▶ **INFORMATION SHOWN**

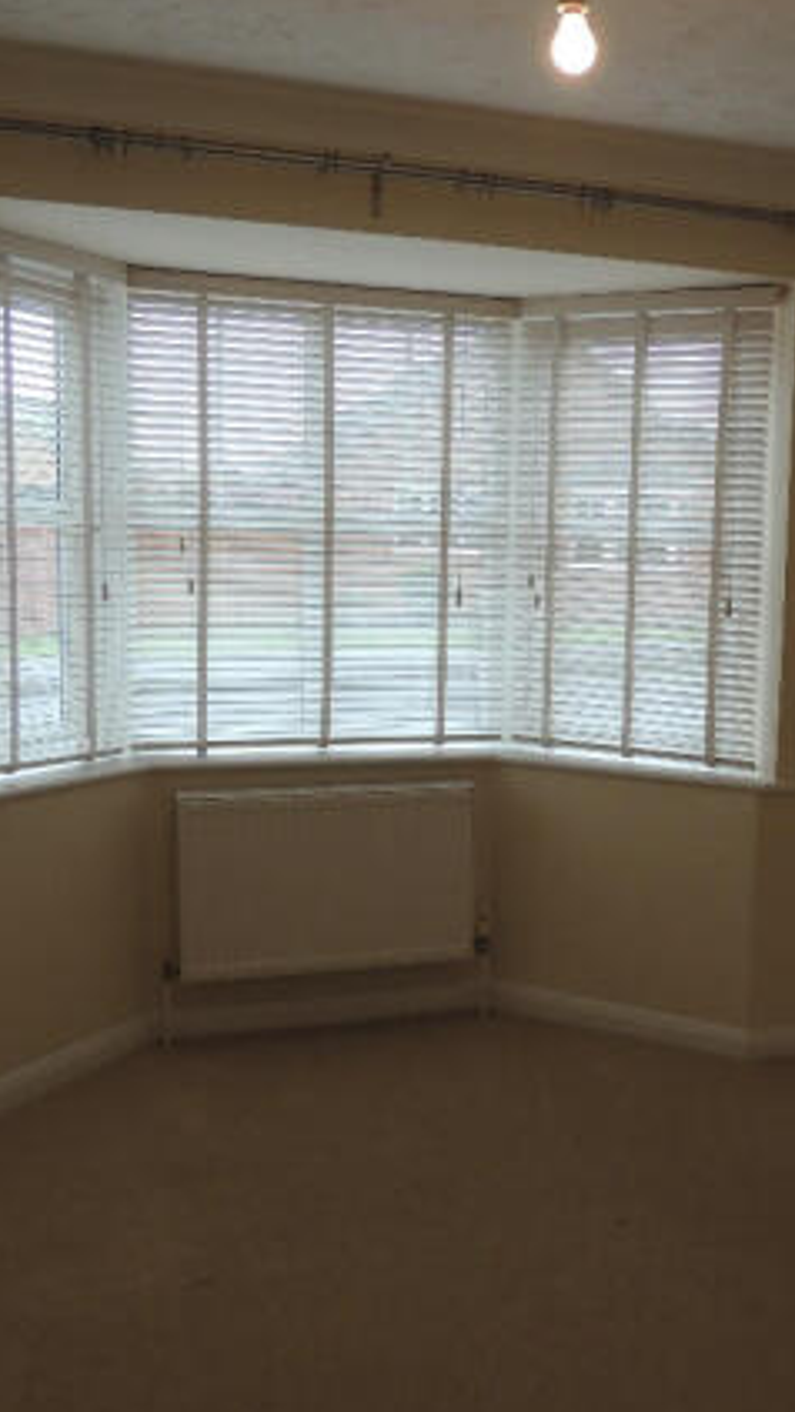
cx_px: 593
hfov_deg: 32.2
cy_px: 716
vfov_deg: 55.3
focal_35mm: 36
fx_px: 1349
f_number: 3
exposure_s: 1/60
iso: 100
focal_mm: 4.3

--

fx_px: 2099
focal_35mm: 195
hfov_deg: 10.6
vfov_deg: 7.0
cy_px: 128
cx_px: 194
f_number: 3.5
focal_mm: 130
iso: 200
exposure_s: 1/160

▶ **WHAT IS BEING ASKED**
Would you copy out exactly the lines above that start at the one containing "focal_35mm: 195" and end at the one containing "exposure_s: 1/160", inclusive?

▶ **ANSWER BOX**
focal_35mm: 195
hfov_deg: 10.6
vfov_deg: 7.0
cy_px: 128
cx_px: 194
f_number: 3.5
focal_mm: 130
iso: 200
exposure_s: 1/160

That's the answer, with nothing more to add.